Sunday, October 25, 2009

Opening Night at Pops

I've never forgotten what Leonard Bernstein said the day after John Lennon died. All the media outlets were looking for quotes from the greatest musicians of the day, and, in Bernstein, a towering renaissance figure of American culture, they knew that a call to him would bring about some meaning to the madness of our world. Why would someone kill John? Why? Why?

So... what did Bernstein say?
He talked about the Beatles's intonation.


Great figures do not just enlighten us, they confound us. Both Lennon and Bernstein left us a legacy that continues to delight and enrich us all. But, as geniuses are wont to do, they can be maddening. Why, on a day when all of us needed to derive some meaning from Lennon's assassination, did Bernstein talk about how well the Beatles sang in tune?

Well, because singing (and playing) in tune is a wonderful thing. You don't think about it when you hear it, but impeccable intonation contributes greatly to a musical performance that is transfixing. And, last night, when the Hartford Symphony hosted the a cappella quintet, Five by Design, we were treated to a performance from Laurie, Sheridan, Kurt, Michael and Terry that held us in awe.

The orchestra charts were great. And the players, as always, came through with panache. And Five by Design's drummer, Matt, and pianist, Taylor (along with the HSO's bassist, Rick Rozie) were stellar.
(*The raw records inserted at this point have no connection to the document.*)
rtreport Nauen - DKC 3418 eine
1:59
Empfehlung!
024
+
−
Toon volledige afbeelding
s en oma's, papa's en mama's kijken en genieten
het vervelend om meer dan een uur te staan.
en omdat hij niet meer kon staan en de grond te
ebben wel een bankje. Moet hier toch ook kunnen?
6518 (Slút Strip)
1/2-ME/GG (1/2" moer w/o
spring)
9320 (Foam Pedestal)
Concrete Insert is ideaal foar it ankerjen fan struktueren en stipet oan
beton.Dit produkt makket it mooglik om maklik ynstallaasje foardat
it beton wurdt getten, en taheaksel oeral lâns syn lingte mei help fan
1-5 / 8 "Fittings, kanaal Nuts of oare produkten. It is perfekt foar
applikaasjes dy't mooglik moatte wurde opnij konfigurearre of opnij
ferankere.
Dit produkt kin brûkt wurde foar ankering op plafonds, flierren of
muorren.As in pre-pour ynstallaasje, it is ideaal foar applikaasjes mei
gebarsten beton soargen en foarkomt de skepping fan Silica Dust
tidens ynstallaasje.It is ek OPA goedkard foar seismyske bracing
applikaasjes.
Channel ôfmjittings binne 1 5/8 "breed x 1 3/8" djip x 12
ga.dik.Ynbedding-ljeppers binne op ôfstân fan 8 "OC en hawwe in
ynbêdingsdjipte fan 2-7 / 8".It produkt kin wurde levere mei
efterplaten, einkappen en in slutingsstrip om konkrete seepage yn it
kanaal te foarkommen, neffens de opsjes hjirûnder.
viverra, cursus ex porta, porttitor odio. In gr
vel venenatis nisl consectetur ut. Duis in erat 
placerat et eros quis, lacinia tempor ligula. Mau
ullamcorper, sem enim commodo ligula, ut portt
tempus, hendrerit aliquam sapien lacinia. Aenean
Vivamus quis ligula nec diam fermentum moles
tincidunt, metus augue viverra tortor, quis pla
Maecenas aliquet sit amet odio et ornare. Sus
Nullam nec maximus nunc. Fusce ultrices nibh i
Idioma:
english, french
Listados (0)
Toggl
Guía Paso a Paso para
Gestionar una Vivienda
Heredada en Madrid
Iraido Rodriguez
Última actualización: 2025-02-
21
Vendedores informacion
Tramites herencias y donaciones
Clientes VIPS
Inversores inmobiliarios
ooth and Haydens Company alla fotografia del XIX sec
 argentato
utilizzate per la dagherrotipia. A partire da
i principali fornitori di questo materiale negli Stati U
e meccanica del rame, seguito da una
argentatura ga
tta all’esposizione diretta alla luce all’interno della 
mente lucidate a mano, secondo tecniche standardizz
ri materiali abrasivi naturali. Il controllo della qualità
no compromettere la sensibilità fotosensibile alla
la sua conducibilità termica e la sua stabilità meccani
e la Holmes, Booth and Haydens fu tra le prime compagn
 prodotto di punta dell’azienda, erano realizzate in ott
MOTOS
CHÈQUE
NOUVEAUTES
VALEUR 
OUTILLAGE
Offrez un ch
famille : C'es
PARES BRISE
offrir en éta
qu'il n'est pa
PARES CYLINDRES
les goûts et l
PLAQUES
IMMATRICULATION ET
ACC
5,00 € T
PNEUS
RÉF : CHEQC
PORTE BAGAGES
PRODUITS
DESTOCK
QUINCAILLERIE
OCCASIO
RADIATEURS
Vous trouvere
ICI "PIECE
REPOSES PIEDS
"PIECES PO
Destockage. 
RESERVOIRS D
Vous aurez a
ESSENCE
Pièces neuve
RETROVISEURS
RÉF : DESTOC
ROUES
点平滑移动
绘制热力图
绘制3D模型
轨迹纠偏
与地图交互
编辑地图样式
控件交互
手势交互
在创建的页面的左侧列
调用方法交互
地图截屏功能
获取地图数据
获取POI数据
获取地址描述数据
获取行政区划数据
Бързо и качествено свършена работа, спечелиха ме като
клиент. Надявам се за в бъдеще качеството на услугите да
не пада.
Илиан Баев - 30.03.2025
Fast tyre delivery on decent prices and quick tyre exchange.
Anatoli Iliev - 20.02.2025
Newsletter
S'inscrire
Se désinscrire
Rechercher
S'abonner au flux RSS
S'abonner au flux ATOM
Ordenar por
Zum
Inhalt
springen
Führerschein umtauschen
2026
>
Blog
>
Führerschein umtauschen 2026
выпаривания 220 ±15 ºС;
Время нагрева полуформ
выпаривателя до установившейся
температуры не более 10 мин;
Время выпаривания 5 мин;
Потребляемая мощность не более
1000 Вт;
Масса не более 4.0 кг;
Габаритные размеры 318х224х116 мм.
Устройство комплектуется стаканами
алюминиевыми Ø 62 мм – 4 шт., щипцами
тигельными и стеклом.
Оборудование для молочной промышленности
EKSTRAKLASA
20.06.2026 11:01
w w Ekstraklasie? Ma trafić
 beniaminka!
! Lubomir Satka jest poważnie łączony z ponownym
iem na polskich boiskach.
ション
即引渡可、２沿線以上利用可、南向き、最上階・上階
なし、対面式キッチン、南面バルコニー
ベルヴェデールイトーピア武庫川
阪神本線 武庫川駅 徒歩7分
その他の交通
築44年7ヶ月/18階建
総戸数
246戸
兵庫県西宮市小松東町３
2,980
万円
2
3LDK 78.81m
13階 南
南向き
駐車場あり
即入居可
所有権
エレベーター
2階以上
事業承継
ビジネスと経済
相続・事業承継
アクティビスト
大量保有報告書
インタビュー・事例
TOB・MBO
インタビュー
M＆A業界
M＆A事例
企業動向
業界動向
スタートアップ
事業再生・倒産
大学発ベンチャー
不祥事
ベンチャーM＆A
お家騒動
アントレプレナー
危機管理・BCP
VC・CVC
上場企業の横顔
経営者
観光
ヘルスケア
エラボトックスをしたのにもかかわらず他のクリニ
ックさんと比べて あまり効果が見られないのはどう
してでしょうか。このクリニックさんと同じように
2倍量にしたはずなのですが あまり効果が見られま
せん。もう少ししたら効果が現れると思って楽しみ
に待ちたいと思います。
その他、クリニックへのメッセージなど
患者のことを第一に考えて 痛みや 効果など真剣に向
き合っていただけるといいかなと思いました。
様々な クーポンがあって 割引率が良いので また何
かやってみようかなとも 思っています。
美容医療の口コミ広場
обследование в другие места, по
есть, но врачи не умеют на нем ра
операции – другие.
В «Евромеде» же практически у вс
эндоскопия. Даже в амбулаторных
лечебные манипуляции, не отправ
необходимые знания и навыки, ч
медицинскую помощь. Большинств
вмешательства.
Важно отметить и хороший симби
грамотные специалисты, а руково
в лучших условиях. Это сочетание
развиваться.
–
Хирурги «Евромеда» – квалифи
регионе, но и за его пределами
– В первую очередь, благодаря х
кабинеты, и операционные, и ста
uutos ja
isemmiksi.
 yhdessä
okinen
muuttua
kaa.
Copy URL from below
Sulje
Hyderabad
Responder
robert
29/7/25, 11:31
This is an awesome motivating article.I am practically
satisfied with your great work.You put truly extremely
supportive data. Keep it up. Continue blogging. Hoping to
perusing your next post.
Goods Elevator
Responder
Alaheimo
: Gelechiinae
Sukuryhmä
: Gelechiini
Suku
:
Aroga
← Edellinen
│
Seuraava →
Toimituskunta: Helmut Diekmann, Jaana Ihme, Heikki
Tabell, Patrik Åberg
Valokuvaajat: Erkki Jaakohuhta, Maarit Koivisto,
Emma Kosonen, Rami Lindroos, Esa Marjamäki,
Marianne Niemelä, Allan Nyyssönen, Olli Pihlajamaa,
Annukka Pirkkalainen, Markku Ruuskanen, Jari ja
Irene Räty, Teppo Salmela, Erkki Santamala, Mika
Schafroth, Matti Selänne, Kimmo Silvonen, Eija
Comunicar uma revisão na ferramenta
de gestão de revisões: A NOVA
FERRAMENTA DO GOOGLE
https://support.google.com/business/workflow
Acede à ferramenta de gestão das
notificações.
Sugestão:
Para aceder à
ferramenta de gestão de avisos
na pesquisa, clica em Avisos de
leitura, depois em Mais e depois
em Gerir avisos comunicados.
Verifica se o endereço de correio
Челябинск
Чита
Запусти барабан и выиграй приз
But the high point of the evening was in the middle of the first half, when Matt, Rick, Taylor and all the orchestra musicians were silent. The quintet launched into a tune, sung a cappella (literally, 'from the chapel,' when singers perform without instrumental accompaniment) which is still ringing in my ears. (I had been waking up every day the past week and a half with Mahler in my head, but no longer.) And why?

Because of impeccable intonation.

What makes a great barbershop quartet? --- spot-on intonation.
Why are some violinists better than others? --- intonation.
(Pianists have no such concerns -- they can blame the piano tuner.)

When I listen to "Good Day, Sunshine,"
I hear immaculate, exquisite intonation.

Last night at the Bushnell, when orchestra players were waiting for their next number to play, something happened -- they became audience. As conductor, I had the unique perspective of being in the middle of it all, watching people seated on both sides of me, transfixed, jaws dropped. Terry, the bass man of the quintet, became a string bass player, riffing away, his entire body resonating with his vocal pizzicato. The other four, vocalizing above his walking bass, sounded like warm honey. Something special was happening, and not one of us could move. We were listening to musical magic.

In large part, due to spectacular intonation.